Sabit selalu percaya, fisik rupawan itu tidak boleh disia-siakan. Jumlah mantannya sudah tidak terhitung lagi. Bagi mereka yang beruntung, namanya akan diingat oleh Sabit-walaupun harus sekeras tenaga menguras isi kepala, sih. Sabit bukan tipe yang hobi mengingat momen tidak penting. Sama seperti Deus, Sabit juga hobi menggeluti dunia penuh gemerlap.

Gonta-ganti pria layaknya mengganti celana dalam sudah menjadi keahliannya. Namun walaupun begitu, Sabit tetap memiliki batas. Hanya ada dua pria yang pernah menghabiskan waktu semalaman bersamanya. Cinta pertama yang telah ia lupakan namanya, serta .. Deus. 

Mari katakan, apa yang terjadi malam itu hanyalah kecelakaan. Sabit mabuk parah. Deus membawanya pulang ke apartemen. Kondisi Deus juga tidak sepenuhnya sadar.

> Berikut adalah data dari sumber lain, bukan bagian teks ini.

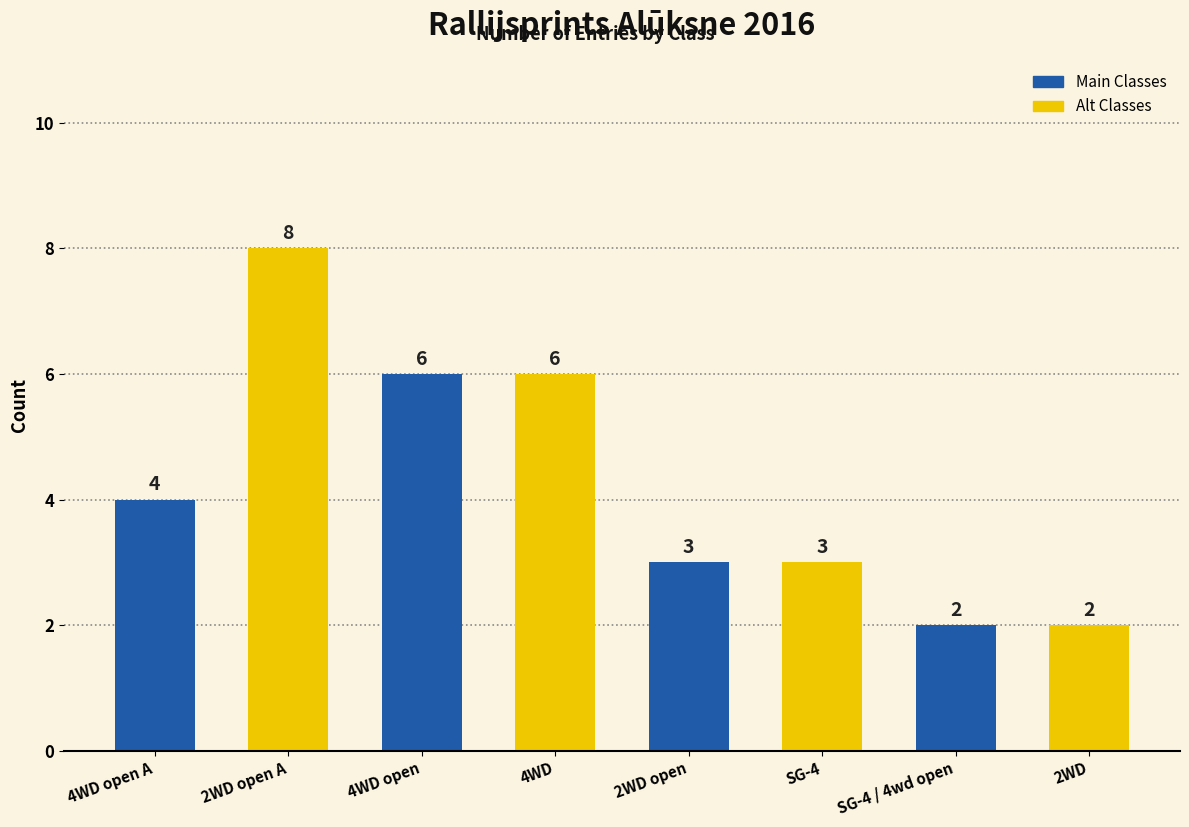

What is the sum of the values at 4WD open A and SG-4?

7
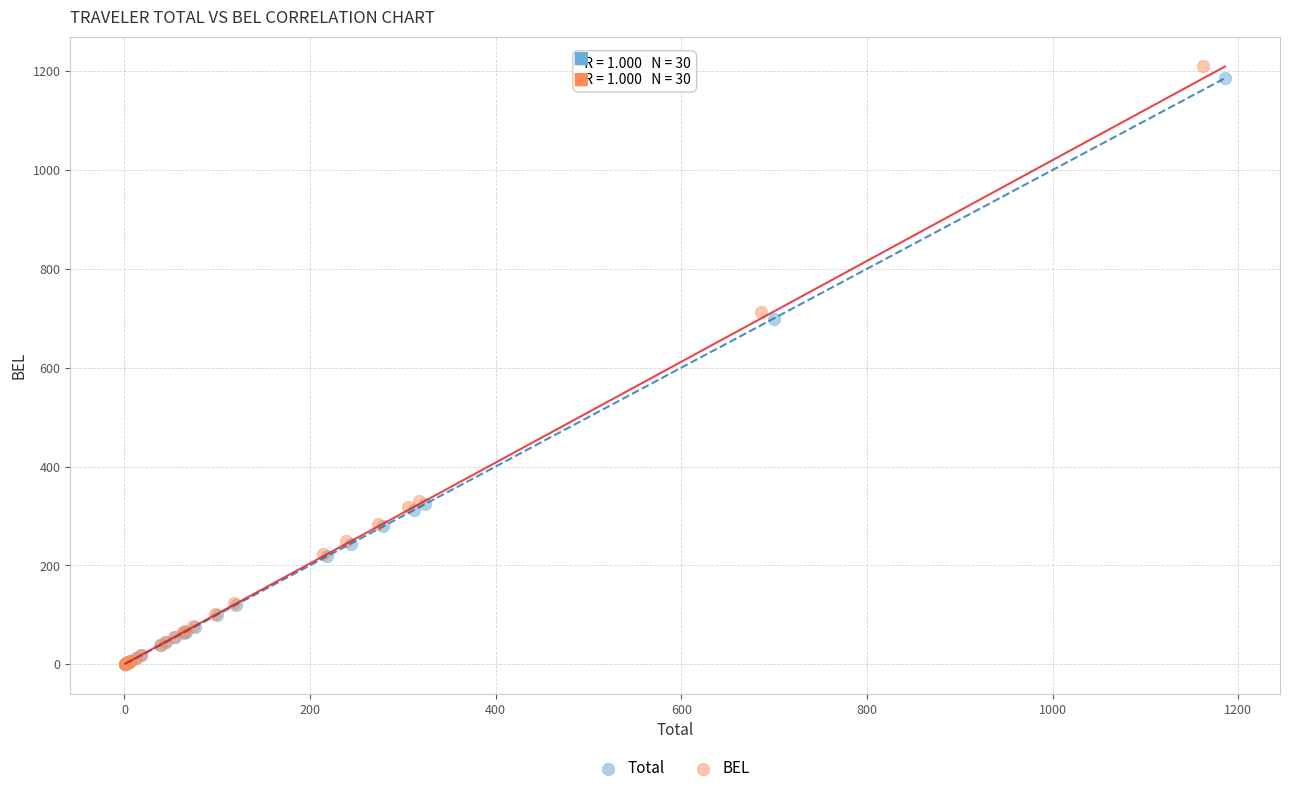

Which series has the largest Y range (max minus min)?

BEL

Ia masih dalam pengaruh alkohol. Dan semuanya terjadi begitu saja. Walaupun buram, entah bagaimana, setiap hal kecil yang terjadi malam itu .. dapat diingatnya dengan amat jelas.

Mengingatnya, Sabit dibuat merinding. Deus itu sahabatnya. Keduanya sudah saling mengenal sejak kecil. Malam itu tidak seharusnya terjadi. Kesalahan yang entah mengapa tidak Sabit sesali. Ia menikmatinya, walaupun saat matahari mulai beranjak naik, ia harus kembali dihantam kenyataan kalau Thadeus Nenggala hanya sekedar sahabat.

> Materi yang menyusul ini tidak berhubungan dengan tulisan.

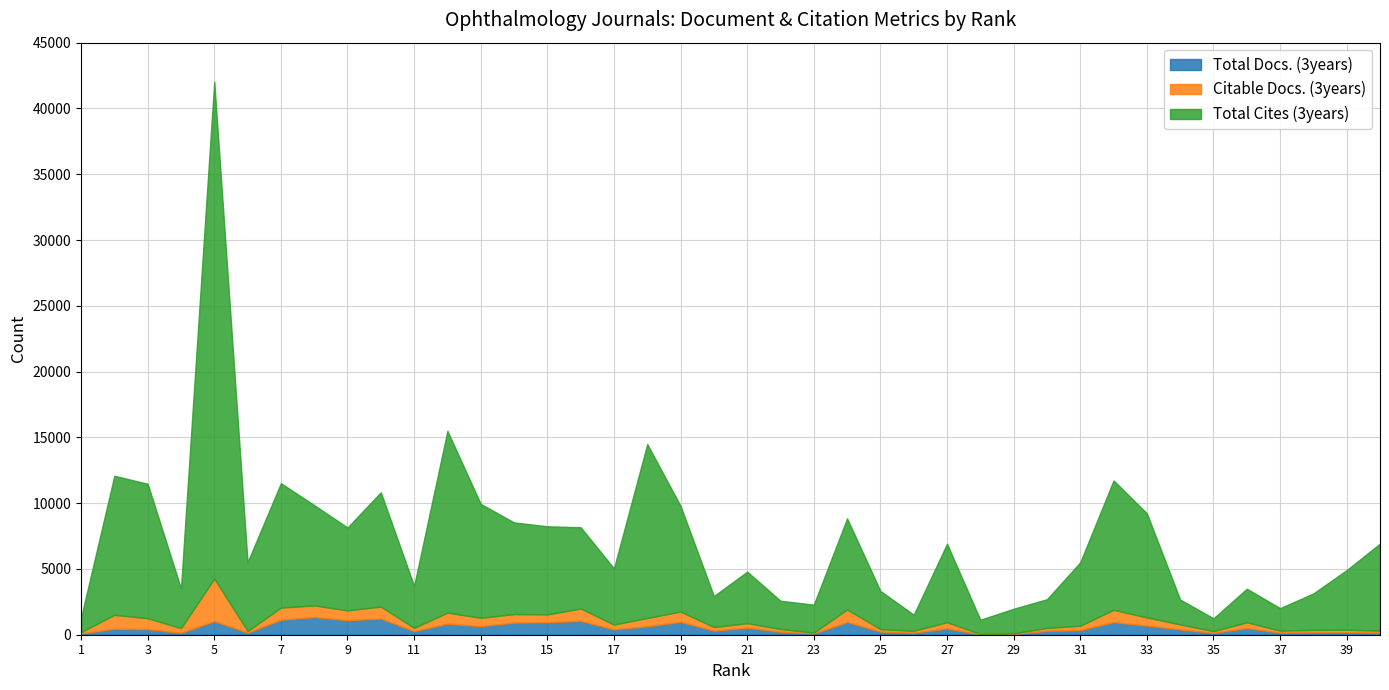

Is it true that Citable Docs. (3years) equals 100 at 1?

True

Sabit tidak pernah percaya akan embel-embel cinta. Ya, ia memang menyayangi Deus. Pria itu memiliki banyak peran penting dalam hidupnya. Bohong kalau ia bilang hidupnya akan baik-baik saja jika Deus pergi. Tapi Deus .. sama sekali bukan pria yang ia pikirkan untuk menjadi pendampingnya kelak. Lebih tepatnya, Sabit pernah bersumpah ia tidak akan 'menyerahkan' dirinya sendiri pada pria manapun untuk dilabeli sebagai istri.

Baginya, itu konyol. Seolah, pernikahan hanya bertujuan untuk melabeli satu sama lain dan bebas melakukan hubungan intim kapan pun tanpa takut ditimpa dosa. Sabit tidak mau seperti itu. Setiap hubungan hanya akan diakhiri perpisahan, sama seperti bagaimana kedua orangtuanya bercerai. Lantas untuk apa mereka mengikat janji penuh omong kosong di hadapan Tuhan? Kalau dari awal tujuannya hanya untuk memiliki anak, tidak harus menikah lalu berpisah dan malah menyebabkan mental si anak terguncang, kan?

Omong kosong bernama cinta itu hanya akan mendatangkan malapetaka.

Sabit menghela napas. Dan saat itu juga, ponselnya berdering, menampilkan satu nama yang tak pernah ia duga sebelumnya. Sade.